§ **EXERCISE OBJECTIVE**: Each line of the records is to be returned verbatim, with the images omitted.

--

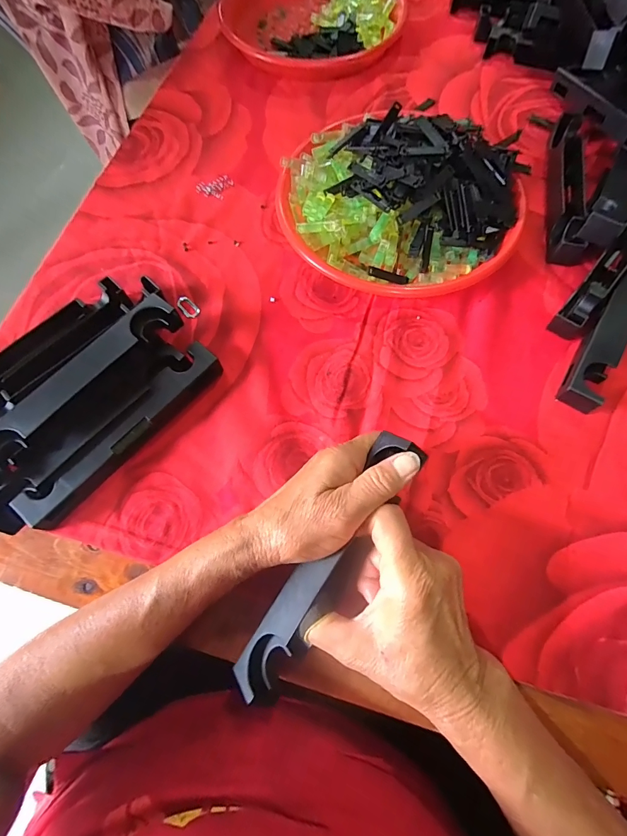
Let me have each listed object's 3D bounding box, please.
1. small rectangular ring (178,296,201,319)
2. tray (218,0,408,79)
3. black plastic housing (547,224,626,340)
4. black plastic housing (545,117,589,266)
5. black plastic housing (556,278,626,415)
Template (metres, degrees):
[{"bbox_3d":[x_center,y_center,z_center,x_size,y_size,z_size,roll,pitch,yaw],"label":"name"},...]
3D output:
[{"bbox_3d":[-0.128,-0.114,0.391,0.015,0.004,0.028,-41,74,-11],"label":"small rectangular ring"},{"bbox_3d":[0.002,-0.567,0.534,0.231,0.032,0.221,37,76,14],"label":"tray"},{"bbox_3d":[0.294,-0.156,0.361,0.033,0.035,0.194,37,88,11],"label":"black plastic housing"},{"bbox_3d":[0.278,-0.251,0.413,0.036,0.030,0.192,12,72,6],"label":"black plastic housing"},{"bbox_3d":[0.274,-0.077,0.356,0.033,0.025,0.163,29,74,11],"label":"black plastic housing"}]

--

§ **SOLUTION BELOW**:
Let me have each listed object's 3D bounding box, please.
1. small rectangular ring (178,296,201,319)
2. tray (218,0,408,79)
3. black plastic housing (547,224,626,340)
4. black plastic housing (545,117,589,266)
5. black plastic housing (556,278,626,415)
Template (metres, degrees):
[{"bbox_3d":[x_center,y_center,z_center,x_size,y_size,z_size,roll,pitch,yaw],"label":"name"},...]
3D output:
[{"bbox_3d":[-0.128,-0.114,0.391,0.015,0.004,0.028,-41,74,-11],"label":"small rectangular ring"},{"bbox_3d":[0.002,-0.567,0.534,0.231,0.032,0.221,37,76,14],"label":"tray"},{"bbox_3d":[0.294,-0.156,0.361,0.033,0.035,0.194,37,88,11],"label":"black plastic housing"},{"bbox_3d":[0.278,-0.251,0.413,0.036,0.030,0.192,12,72,6],"label":"black plastic housing"},{"bbox_3d":[0.274,-0.077,0.356,0.033,0.025,0.163,29,74,11],"label":"black plastic housing"}]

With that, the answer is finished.